The award of the £16 billion defence training PFI contract is a face-saving exercise by the Ministry of Defence to cover up the failure of its policy on defence aviation repair, the union for defence specialists has said.



Prospect accused the MOD of causing disruption to Britain’s proven and effective training structure for the armed forces, purely in order to avoid embarrassment at the closure of its Red Dragon RAF air repair centre at St Athan, in the Vale of Glamorgan.

Steve Jary, Prospect National Secretary, said MOD’s refusal to entertain an in-house bid for defence training would result in the unnecessary relocation of thousands of technical and non-technical experts.

"MOD wasted over £100m of taxpayers’ money on a centre of aviation excellence at St Athan which has been closed a year after opening. Now it has awarded the training contract to the Metrix consortium because its bid will utilise a site that would otherwise have stood embarrassingly empty. This is no way to run the training structure that has served Britain’s armed forces well for many decades. It puts short-term political gain before the needs of the people who supply and receive military training."

More than 3,000 civilian experts supply training for the three services across 30 sites. These will be slimmed down to seven sites, requiring a huge transfer of personnel and the rundown of facilities at existing establishments. This will hit RAF Cosford, Shropshire, particularly hard as that is where the bulk of engineering training now takes place.

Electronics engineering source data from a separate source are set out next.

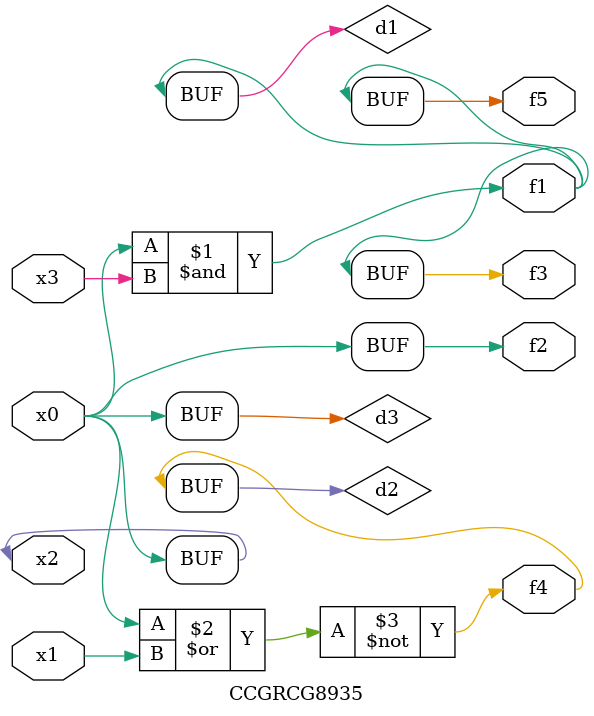
<source format=v>
module CCGRCG8935(
	input x0, x1, x2, x3,
	output f1, f2, f3, f4, f5
);

	wire d1, d2, d3;

	and (d1, x2, x3);
	nor (d2, x0, x1);
	buf (d3, x0, x2);
	assign f1 = d1;
	assign f2 = d3;
	assign f3 = d1;
	assign f4 = d2;
	assign f5 = d1;
endmodule

</source>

Prospect and the other defence unions argued for an in-house bid that would invest in existing facilities, but this was rejected as MOD could not raise the capital funds required.

Accommodation for thousands of service personnel students, instructors and specialist teaching and lecturing staff will now have to be built at St Athan. "No wonder the cost of this PFI is sky-high," said Jary. "At £16 billion it is exactly one third of the total cost of the £48 billion in PFI projects which the government has so far committed."

Prospect represents specialist training staff in MOD, in particular lecturers and teachers in aeronautical and mechanical engineering, communications and other technical skills and languages.